Viendo a su dama tan maltratada, el arriero corrió a socorrerla,
y el ventero a apalearla, con lo que que empezó una pelea de todos
contra todos en la que no quedó un solo hueso sano. Y, cuando los
cuatro quedaron bien molidos y aporreados, cada cual bajó la
cabeza, volvió a su cama sin decir esta boca es mía y se durmió
como pudo con su paliza a cuestas.
-Sancho, ¿estás despierto? -comenzó entonces a decir don
Quijote.
-¿Cómo quiere que esté, si aquí no hay quien duerma?

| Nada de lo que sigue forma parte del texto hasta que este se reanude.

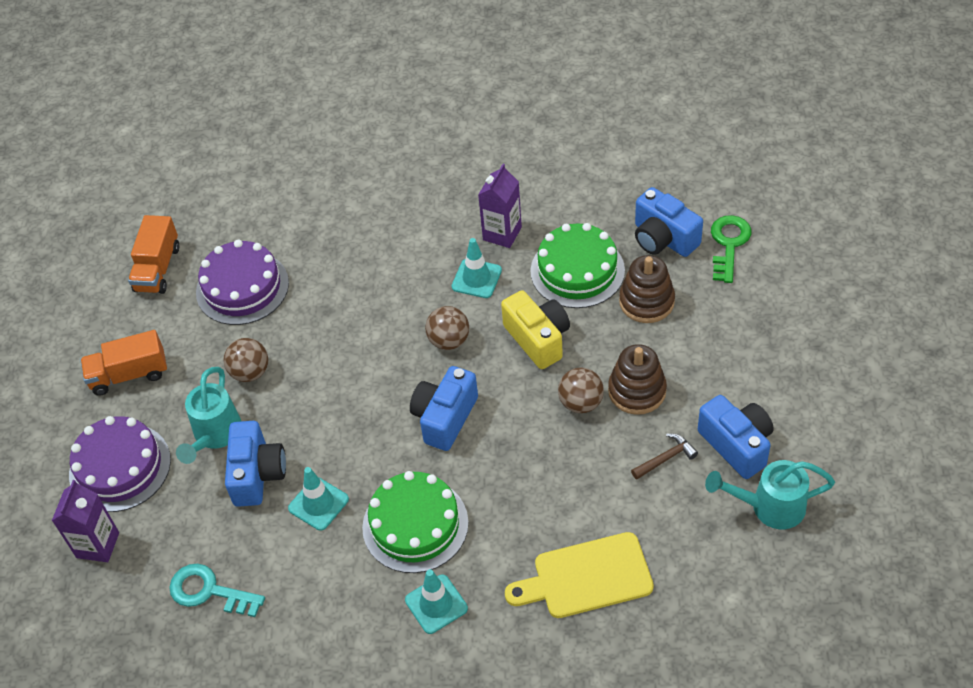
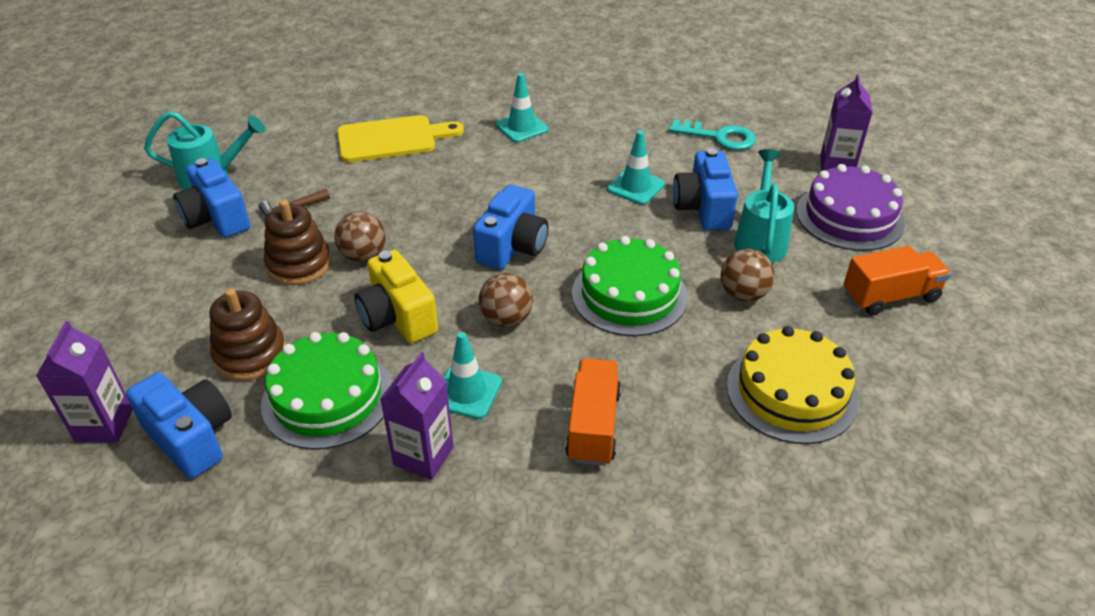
camera: 175 degrees right, 10 degrees down
orange truck [128,215,179,294] -> orange truck moved to [565,358,621,466]
purple cake [196,240,289,325] -> yellow cake [727,326,858,444]
green cake [362,471,469,573] -> green cake moved to [572,236,688,336]
green key [711,215,752,283] -> purple carton [36,321,133,443]

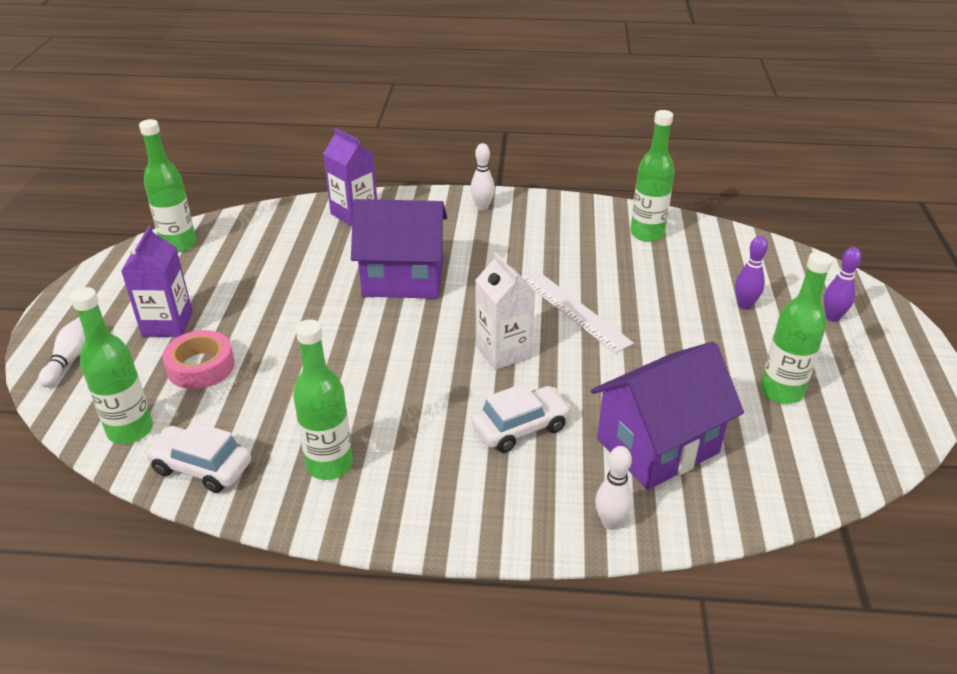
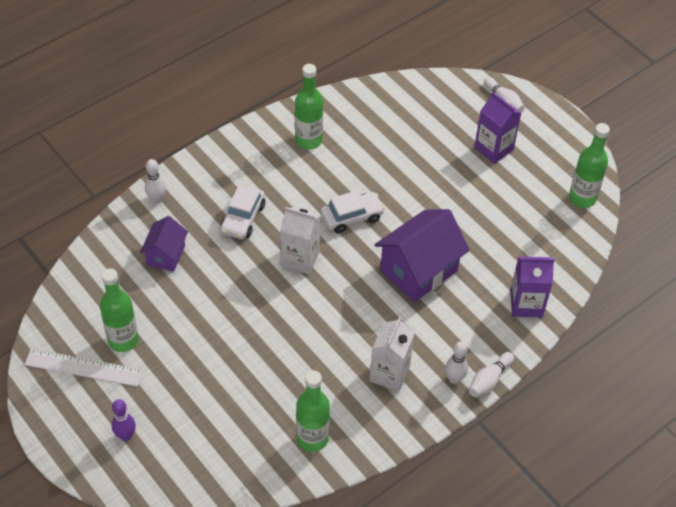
camera: 135 degrees right, 15 degrees up
green bottle [70,287,153,444] -> none
white car [145,421,251,493] -> white car moved to [321,191,385,234]
pink tape [162,330,235,389] -> none
white ruler [523,272,634,353] -> white ruler moved to [24,349,143,387]
purple house [590,341,744,490] -> purple house [140,216,188,272], size x0.57
purple bowling pin [735,236,768,310] -> none
none -> white carton [369,317,415,392]
none -> white bowling pin [469,352,514,397]

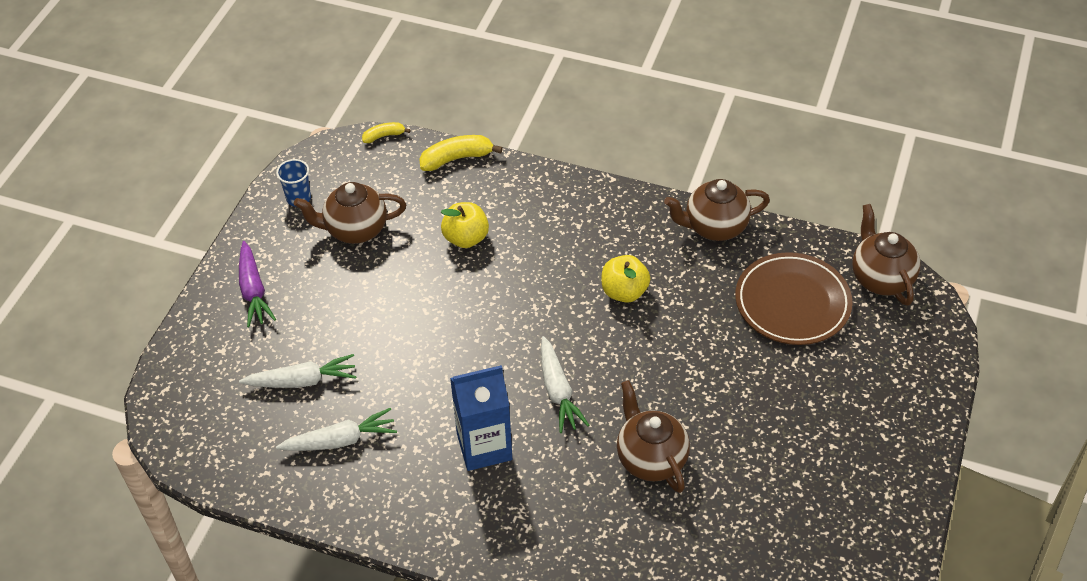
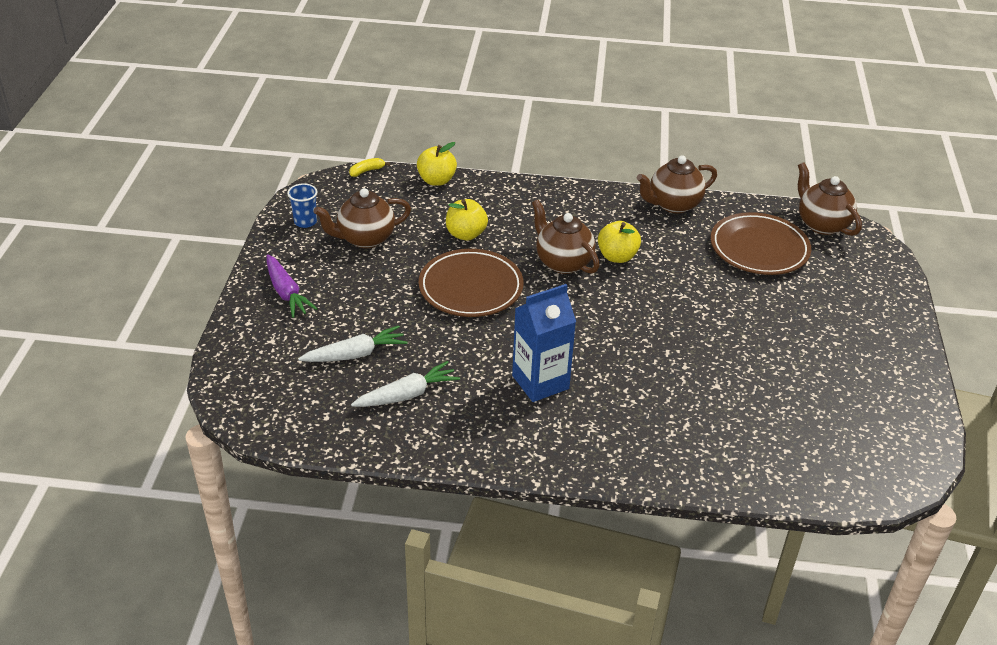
camera: 15 degrees left, 10 degrees down
yellow banana [419,135,503,171] -> yellow apple [417,142,457,186]
white carrot [541,336,589,433] -> none
brown teapot [617,380,690,493] -> brown teapot moved to [532,199,600,274]
none -> brown plate [419,249,524,317]

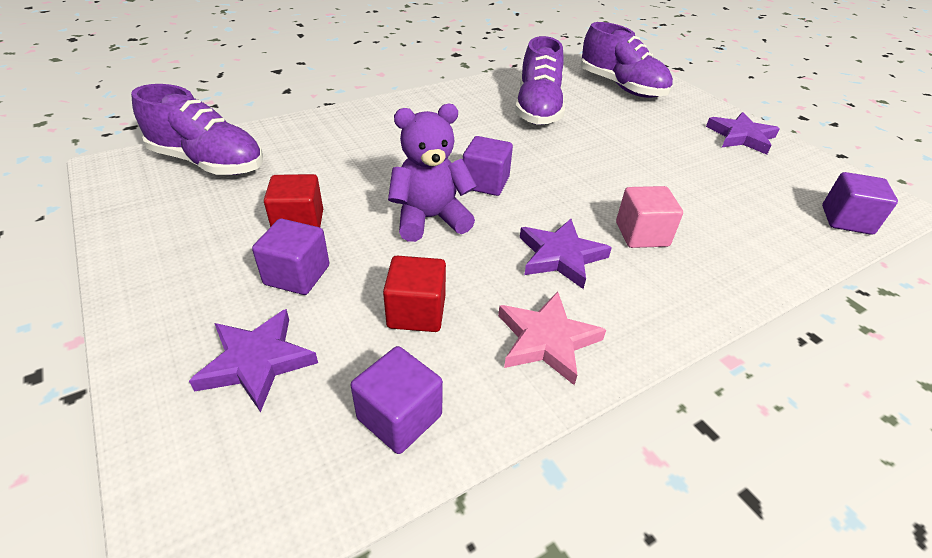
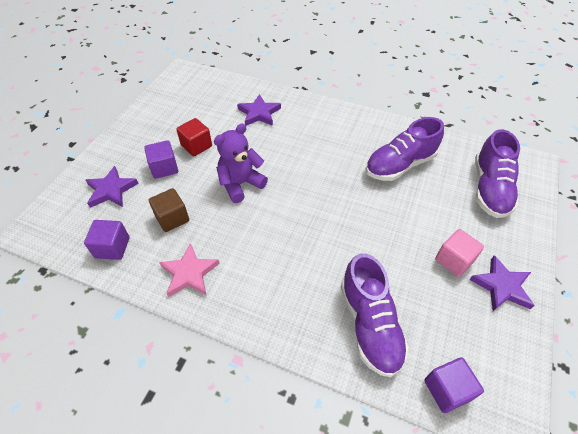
camera: 55 degrees right, 10 degrees up
purple shoe [131,84,263,175] -> purple shoe moved to [340,253,409,377]
red cube [383,256,446,332] -> brown cube [149,188,189,232]
purple teddy bear [388,104,477,242] -> purple teddy bear turned 75 degrees counterclockwise [214,124,268,203]
purple cube [463,136,513,196] -> none
purple star [520,219,612,289] -> purple star moved to [237,94,281,126]
pink cube [616,186,683,248] -> pink cube moved to [435,229,484,277]

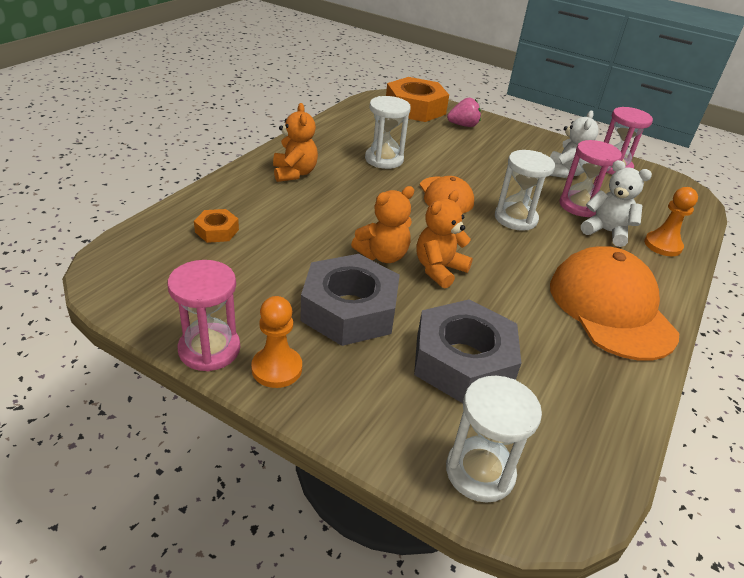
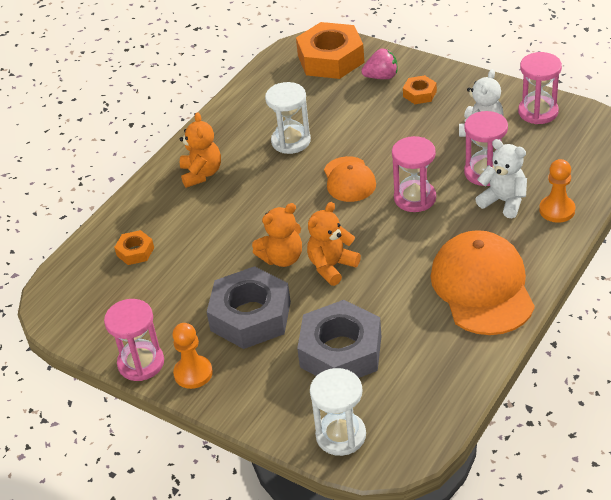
camera: 10 degrees right, 5 degrees up
white hourglass [495,150,555,231] -> pink hourglass [392,136,436,212]
none -> orange nut [403,75,437,104]

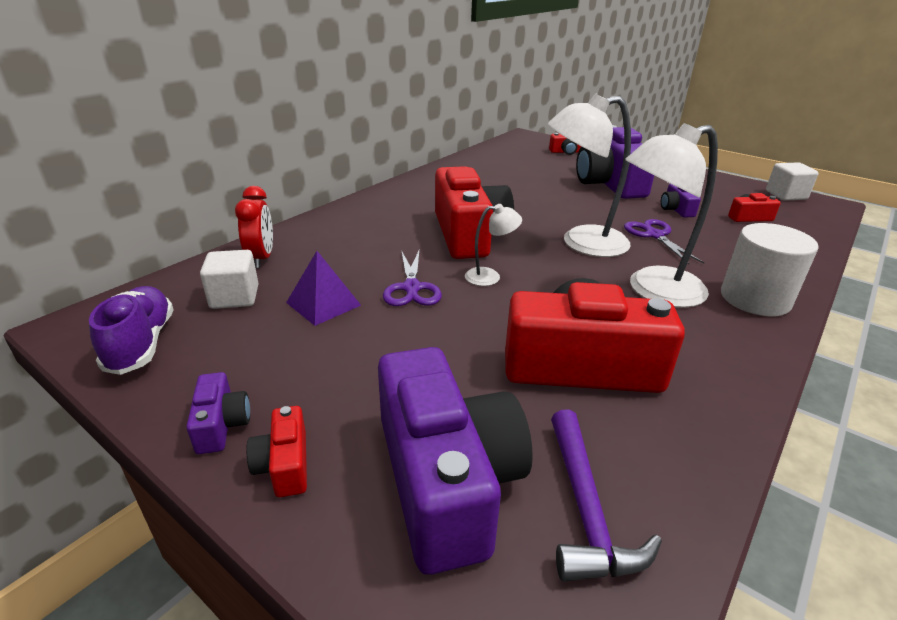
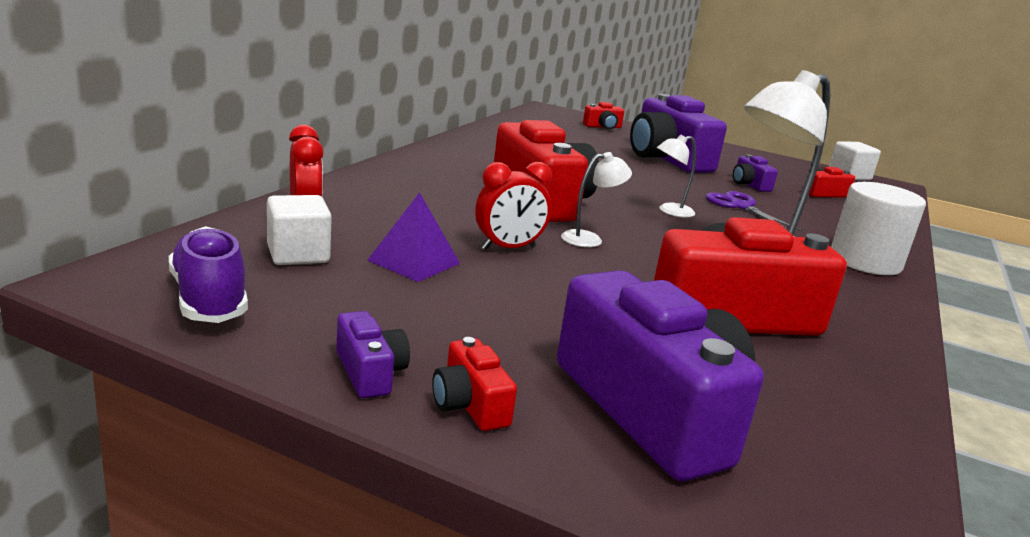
camera: 15 degrees left, 10 degrees down
purple scissors [383,250,442,306] -> red clock [475,162,552,250]
white lamp [548,93,631,257] -> white lamp [657,134,696,218], size x0.48
purple hammer [551,410,662,582] -> none

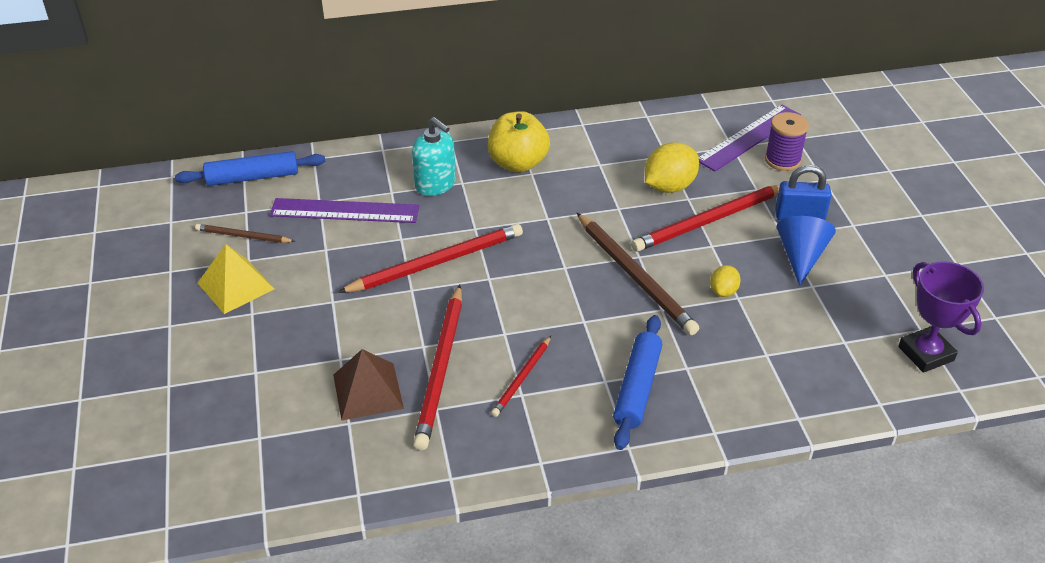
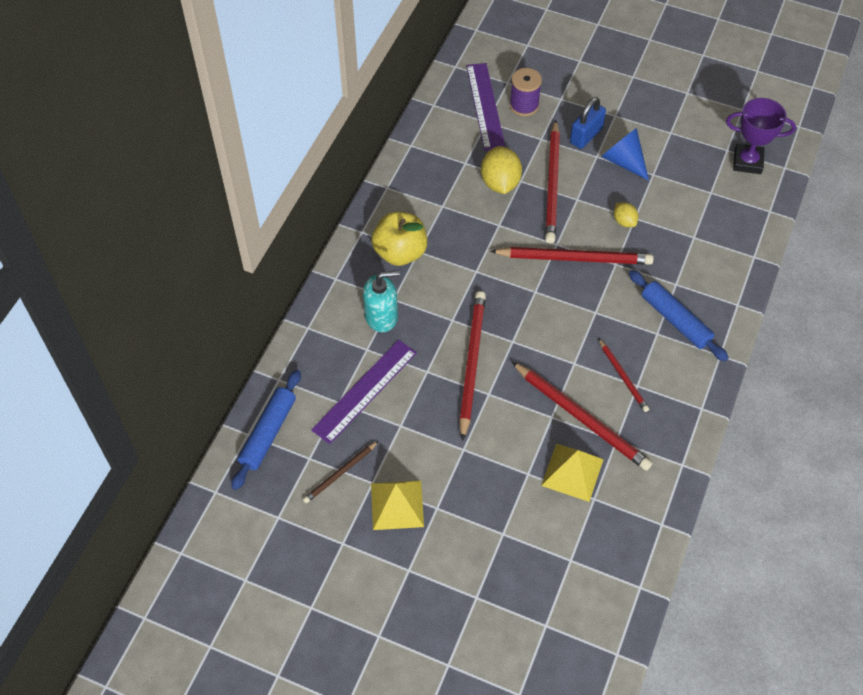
camera: 55 degrees left, 15 degrees up
brown pyramid [333,349,404,421] -> yellow pyramid [541,444,604,502]
brown pencil [577,213,699,335] -> red pencil [490,247,654,265]

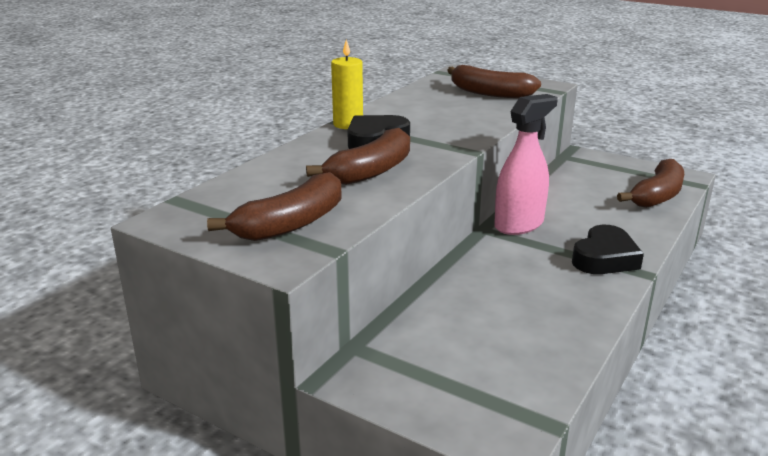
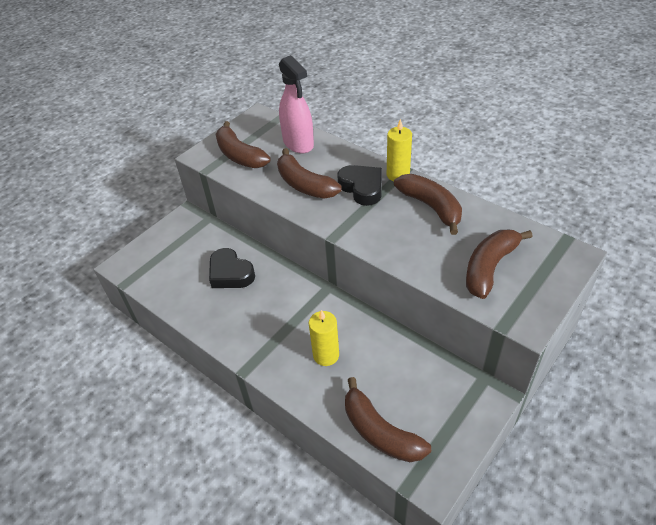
camera: 100 degrees right, 20 degrees up
pink spray bottle [494,94,557,235] -> pink spray bottle moved to [279,55,314,154]
black heart [572,225,644,274] -> black heart moved to [209,248,255,288]
none -> yellow candle [309,310,339,366]
none -> brown banana [394,174,462,235]

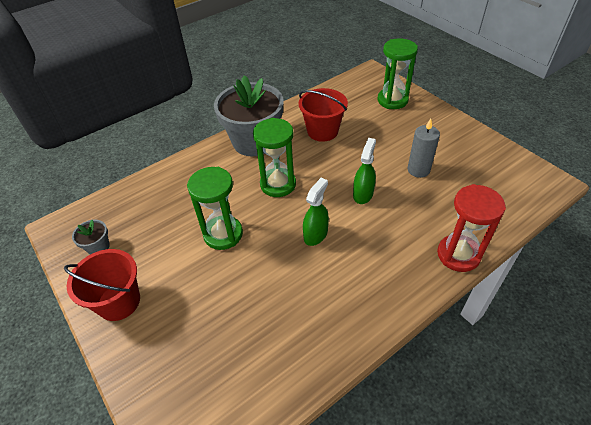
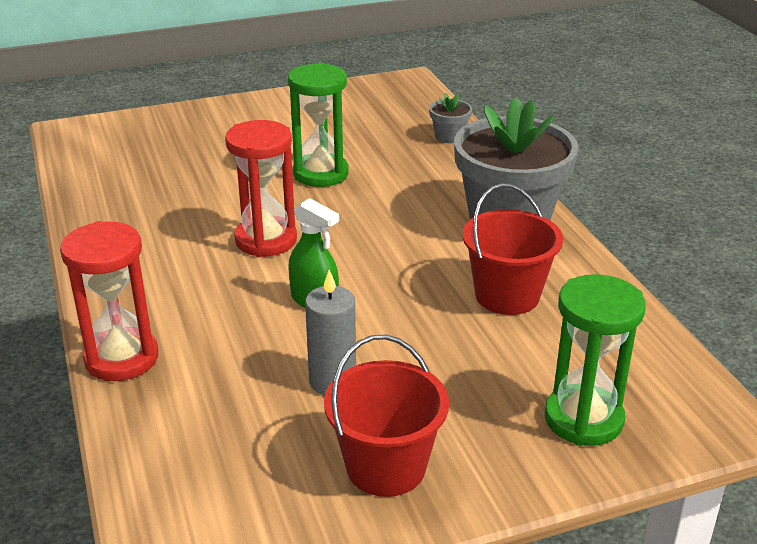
camera: 105 degrees right, 15 degrees down
red bucket [64,249,140,321] -> red bucket moved to [324,334,449,497]
grey flower pot [72,220,110,254] -> grey flower pot moved to [429,93,472,143]
green hourglass [253,118,296,197] -> none
green spray bottle [303,178,329,246] -> red hourglass [225,120,297,257]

-¡Ay, Sancho, que este castillo está encantado! ¡No te vas a creer
lo que me ha sucedido! Estaba yo conversando tan ricamente con
una princesa cuando de pronto ha aparecido un gigante y me ha
molido todos los huesos del cuerpo.
-A mí también me han aporreado -respondió Sancho.
-Entonces pídele al señor del castillo que te dé aceite, vino, sal y
romero, que voy a hacer el bálsamo de Fierabrás para que sanemos
en un periquete.
Salió Sancho de su cama gimiendo de dolor y volvió con una aceitera,
un mortero y los ingredientes del bálsamo, que don Quijote machacó
durante un buen rato mientras decía más de ochenta padrenuestros.
Acabada la mezcla, la echó en la aceitera y se tomó un buen trago,
y lo primero que sintió fue un escalofrío que le recorrió todo el cuerpo
de los pies a la cabeza. Y, antes de que pudiera guiñar un ojo,
comenzó a vomitar, a sudar y a tiritar como si se hallara camino de la
muerte.
-Tápame bien -le dijo a Sancho mientras se metía en la cama.